Jean Smart Says Her Role In ‘Watchmen’ Was Originally Supposed To Go To Sigourney Weaver

Jean Smart is, as they say, having a moment. Uproxx even dubbed what this “the goddamned summer of Jean Smart.” She stole all her scenes in Mare of Easttown. (Or maybe it’s better to say she brought it as great as Kate Winslet did.) She’s killing it as the lead on HBO Max’s Hacks. And it wasn’t that long ago that she earned a well-deserved Emmy nomination for her work in Damon Lindelof’s TV sequel-of-sorts to Alan Moore’s Watchmen. That’s all well and good, but in a new interview, she says that role was once supposed to go to someone else.

Smart did a Variety chat with SNL star Bowen Yang, in which they spoke to each other about their fairly different careers. At one point the onetime sentient Titanic iceberg brough up Watchmen, in which she played the older version of Silk Spectre, the retired crime fighter-turned-fed. Well, it wasn’t supposed to be Jean Smart doing all that.

“I was sort of shot from guns because they hired me two days before I started,” Smart told Yang. “I’ll be really honest: I had Sigourney Weaver to thank for turning down the role. So, thank you, Sigourney.”
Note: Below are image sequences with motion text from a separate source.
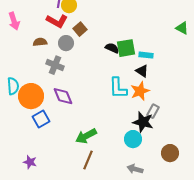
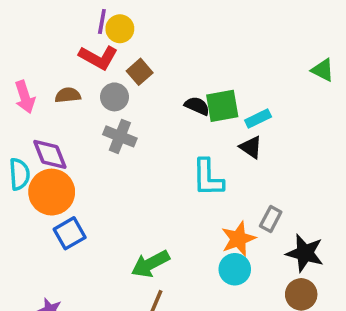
pink arrow: (14, 21) -> (25, 97), moved
cyan rectangle: (146, 55) -> (258, 118), turned -32
gray cross: (55, 65) -> (120, 136), moved
orange star: (140, 91) -> (238, 239), moved
purple diamond: (63, 96) -> (50, 154), moved
black star: (143, 122) -> (305, 253), moved

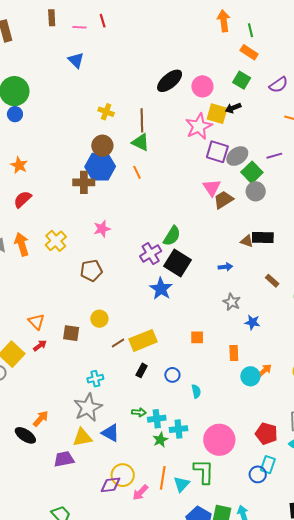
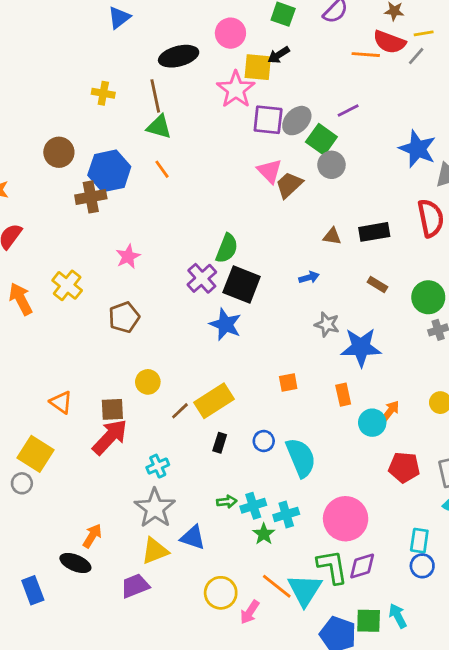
blue triangle: (76, 60) -> (119, 18), moved, turned 48
black ellipse: (170, 81) -> (179, 56), moved, turned 36
brown circle: (102, 146) -> (59, 152), moved
black rectangle: (263, 237) -> (374, 232), moved
blue star: (252, 322) -> (361, 347), size x1.8
red arrow: (40, 346) -> (110, 437), moved, size x2.0
cyan semicircle: (196, 391) -> (301, 458), size x2.0
red pentagon: (266, 434) -> (404, 467), moved
blue circle: (258, 474) -> (422, 566), moved
orange line: (163, 478) -> (277, 586), turned -50
cyan triangle: (182, 484) -> (305, 590), size x1.5
purple diamond: (111, 485) -> (362, 566), moved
Weaver might have been a bigger name, as well as a huge presence in sci-fi, and she probably would have brought a similar-but-different air of no-nonsense-ness and pathos to a character haunted by all that’s come before. And while it’s a fun thought experiment to picture her in the role, it also all worked out in the end.
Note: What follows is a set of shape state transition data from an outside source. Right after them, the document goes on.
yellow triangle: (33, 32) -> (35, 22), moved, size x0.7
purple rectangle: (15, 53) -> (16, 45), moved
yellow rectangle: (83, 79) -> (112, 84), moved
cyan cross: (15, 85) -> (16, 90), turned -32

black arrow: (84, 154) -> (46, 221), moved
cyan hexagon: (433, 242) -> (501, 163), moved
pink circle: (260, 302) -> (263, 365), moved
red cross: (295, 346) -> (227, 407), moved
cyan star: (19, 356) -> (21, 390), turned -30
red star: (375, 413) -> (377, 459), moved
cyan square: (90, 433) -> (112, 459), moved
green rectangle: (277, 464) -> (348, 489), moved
It also brought Smart into a genre she’d never done before. “I knew nothing about the graphic novel,” she confessed. “I knew nothing about the story at all. I started reading the pilot, and I said, ‘Oh, my God, this is amazing.’ I’d never really done that science-fiction genre, and the fact that Damon was able to use that tragic part of our history that almost no one knew about — that was what was so shocking, that I had never heard of the Tulsa massacre. That’s why I think he said no when I asked him to do a second season because I think he put everything into that.”

And where can you can watch Hacks, Mare of Easttown, and Watchmen? All on HBO Max. If, however, you want to go classic Jean Smart, you can find Designing Women on Hulu.